発眼卵は紫外線に弱いので、しっかり砂利で覆います。
 

卵の数は1卵の平均重量から計算して重量法で計数します。

卵の数は1卵の平均重量から計算して重量法で計数します。

慎重に、素早く収容します。
 

Vボックスを埋設するのに必要な砂利を採集します。

Vボックスを埋設するのに必要な砂利を採集します。細かい泥が有ると卵に有害なので砂利はかご(緑色)に入れて洗います。
 

Vボックスを白いかごに入れ、周りを洗った砂利を満たします。

Vボックスを白いかごに入れ、周りを洗った砂利を満たします。この白いかごを大きな石で囲んで固定します。
 

慎重に放流場所を決めます。

雨が降らなくても干上がらない場所、適度な流れがある場所等を考慮して、慎重に放流場所を決めます。

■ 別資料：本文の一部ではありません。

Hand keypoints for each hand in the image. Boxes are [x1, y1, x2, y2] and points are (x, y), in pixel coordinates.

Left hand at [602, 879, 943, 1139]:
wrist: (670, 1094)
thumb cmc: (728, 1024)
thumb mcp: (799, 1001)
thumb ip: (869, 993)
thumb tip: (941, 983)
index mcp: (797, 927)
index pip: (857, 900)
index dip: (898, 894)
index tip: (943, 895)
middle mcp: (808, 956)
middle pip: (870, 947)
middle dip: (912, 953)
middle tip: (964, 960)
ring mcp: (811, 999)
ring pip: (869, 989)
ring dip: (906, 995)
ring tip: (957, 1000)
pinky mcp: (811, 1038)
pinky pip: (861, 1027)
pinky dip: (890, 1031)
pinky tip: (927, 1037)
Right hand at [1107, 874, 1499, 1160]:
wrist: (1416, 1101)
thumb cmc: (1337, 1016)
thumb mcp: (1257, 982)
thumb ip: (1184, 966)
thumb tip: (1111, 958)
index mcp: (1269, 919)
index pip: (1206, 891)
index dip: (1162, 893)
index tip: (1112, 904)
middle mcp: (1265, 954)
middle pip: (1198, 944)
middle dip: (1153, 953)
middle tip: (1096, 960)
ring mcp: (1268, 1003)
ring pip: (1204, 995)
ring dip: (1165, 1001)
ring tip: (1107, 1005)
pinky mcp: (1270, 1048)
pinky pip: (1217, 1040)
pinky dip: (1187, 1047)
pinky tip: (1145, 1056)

Vボックスが流されないように、周りを少し大きな石で囲います。ちょうど良い大きさの石を手渡しで集めます。
 

埋設の様子

来年のお正月頃に体長3cmほどの仔魚が砂利の隙間から抜け出して、自分で餌を食べ始めます。2月から3月にVボックスを回収してふ化率を調査します。過去のふ化率はいずれの河川もほぼ100%となっています。